There has been little effective accountability

The lack of adequate monitoring also means that Ministers, Parliament, and the public do not have enough information to hold public organisations to account for their settlement responsibilities.

Every Government has continued the settlement process since it began more than 30 years ago. Public organisations have often been directly involved in negotiating settlements, and a significant body of knowledge has been developed about individual settlements and the different types of redress that they provide. Historically, settlement legislation has received cross-party support.

Therefore, in my view, it is unacceptable that public organisations have not fully appreciated Treaty settlements' complexity or adequately recognised the importance of meeting their commitments consistently and promptly.

I consider that this reflects a tolerance, over many years, of a lack of accountability and transparency for a system that – aside from the significant public money invested in it – has constitutional importance.

What I recommend

This report focuses on the performance of eight public organisations. Collectively, these public organisations are responsible for about 70% of the total individual commitments recorded in Te Haeata.

However, my staff also spoke with other public organisations. These discussions indicated that the challenges that we identify in this report are common in the wider public sector.

Public organisations need to make a significant shift in the way they manage settlement commitments to realise the potential and purpose that Cabinet and Parliament stipulated in deeds of settlement and settlement Acts.

The public sector needs to understand that settlements are the basis for long-term relationships with iwi and hapū, and that it needs to manage them accordingly. As Te Arawhiti told its Minister in a 2020 briefing:

When settlement commitments are not upheld, any trust and confidence in the Crown built through the settlement process is jeopardised, and relationships between partners are undermined. In short, if the Crown does not honour its commitments, settlements risk not being full and final.

I have made nine recommendations aimed at strengthening the settlement system's leadership and improving its integrity.

This report's findings are based on evidence that my staff gathered from Te Arawhiti during 2024. In late 2024, the Ministers for Treaty of Waitangi Negotiations and Māori Crown Relations decided to transfer responsibility for many of the functions of Te Arawhiti to Te Puni Kōkiri. These changes were implemented on 24 February 2025.

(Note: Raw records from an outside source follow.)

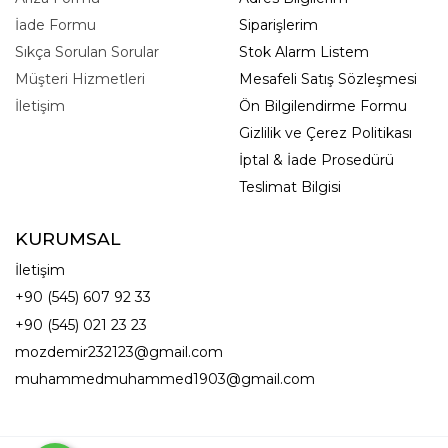
İade Formu
Siparişlerim
Sıkça Sorulan Sorular
Stok Alarm Listem
Müşteri Hizmetleri
Mesafeli Satış Sözleşmesi
İletişim
Ön Bilgilendirme Formu
Gizlilik ve Çerez Politikası
İptal & İade Prosedürü
Teslimat Bilgisi
KURUMSAL
İletişim
+90 (545) 607 92 33
+90 (545) 021 23 23
mozdemir232123@gmail.com
muhammedmuhammed1903@gmail.com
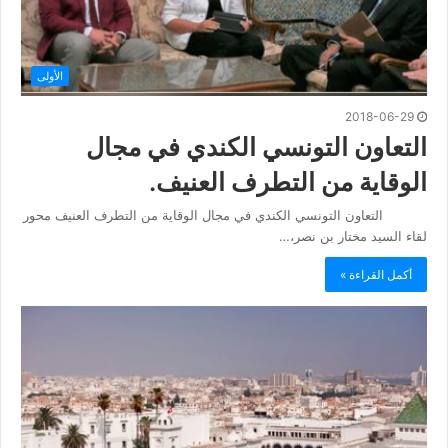
الأولى
2018-06-29
التعاون التونسي الكندي في مجال
الوقاية من التطرف العنيف.
التعاون التونسي الكندي في مجال الوقاية من التطرف العنيف محور
لقاء السيد مختار بن نصر،…
أكمل القراءة »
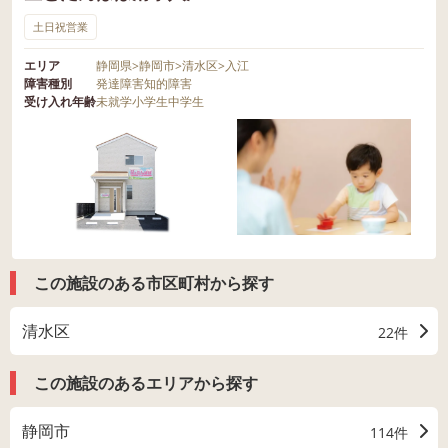
土日祝営業
エリア
静岡県
>
静岡市
>
清水区
>
入江
障害種別
発達障害
知的障害
受け入れ年齢
未就学
小学生
中学生
この施設のある市区町村から探す
清水区
22件
この施設のあるエリアから探す
静岡市
114件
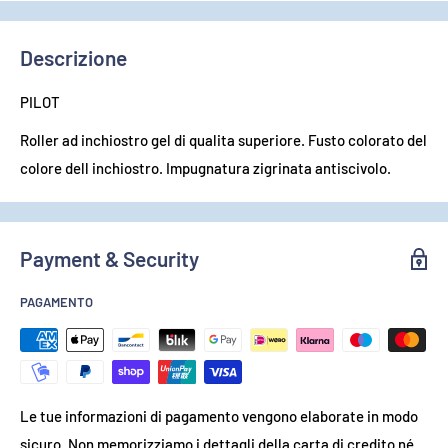
Descrizione
PILOT
Roller ad inchiostro gel di qualita superiore. Fusto colorato del
colore dell inchiostro. Impugnatura zigrinata antiscivolo.
Payment & Security
PAGAMENTO
Le tue informazioni di pagamento vengono elaborate in modo
sicuro. Non memorizziamo i dettagli della carta di credito né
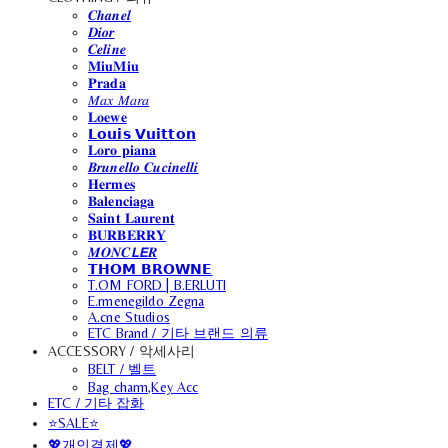
𝑪𝒉𝒂𝒏𝒆𝒍
𝑫𝒊𝒐𝒓
𝑪𝒆𝒍𝒊𝒏𝒆
𝐌𝐢𝐮𝐌𝐢𝐮
𝐏𝐫𝐚𝐝𝐚
𝑀𝑎𝑥 𝑀𝑎𝑟𝑎
𝐋𝐨𝐞𝐰𝐞
𝗟𝗼𝘂𝗶𝘀 𝗩𝘂𝗶𝘁𝘁𝗼𝗻
𝐋𝐨𝐫𝐨 𝐩𝐢𝐚𝐧𝐚
𝑩𝒓𝒖𝒏𝒆𝒍𝒍𝒐 𝑪𝒖𝒄𝒊𝒏𝒆𝒍𝒍𝒊
𝐇𝐞𝐫𝐦𝐞𝐬
𝐁𝐚𝐥𝐞𝐧𝐜𝐢𝐚𝐠𝐚
𝐒𝐚𝐢𝐧𝐭 𝐋𝐚𝐮𝐫𝐞𝐧𝐭
𝐁𝐔𝐑𝐁𝐄𝐑𝐑𝐘
𝑴𝑶𝑵𝑪𝙇𝙀𝑹
𝗧𝗛𝗢𝗠 𝗕𝗥𝗢𝗪𝗡𝗘
T.OM FORD | B.ERLUTI
E.rmenegildo Zegna
A.cne Studios
ETC Brand / 기타 브랜드 의류
ACCESSORY / 악세사리
BELT / 벨트
Bag charm,Key Acc
ETC / 기타 잡화
⭐SALE⭐
💖개인결제💖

This included responsibility for monitoring and reporting on the Crown's fulfilment of settlement commitments. For this reason, I have directed several of my recommendations to Te Puni Kōkiri.

Te Puni Kōkiri has been given significant responsibilities that are crucial to strengthening the Crown's relationship with iwi and hapū. A critical step will be to build constructive relationships with post-settlement governance entities.

My Office intends to follow up on the progress that public organisations have made on my recommendations in due course.

Acknowledgements

I thank the many public sector staff who spoke to my audit team.

I also acknowledge and thank Te Kawerau Iwi Settlement Trust, Te Uru Taumatua Trust, and Te Rūnanga o Toa Rangatira for agreeing to participate in this work. I greatly appreciate their insights.

Nāku noa, nā

John Ryan
Controller and Auditor-General | Tumuaki o te Mana Arotake

10 April 2025


1: Te Arawhiti (2023), "Proactive release – He Korowai Whakamana – Enhancing oversight of Treaty settlement commitments", paragraph 12, at whakatau.govt.nz.

2: When we say "core Crown agencies" in this report, we mean public service departments and departmental agencies, the New Zealand Defence Force, and the New Zealand Police. When we say "non-core Crown agencies", we mean all other public organisations, including Crown entities, local authorities, State-owned enterprises, and Crown-owned companies.

3: Post-settlement governance entities are private trusts that act on behalf of iwi and hapū who have settlements. They are responsible for holding and managing the settlement redress transferred to the claimant group under the deed of settlement.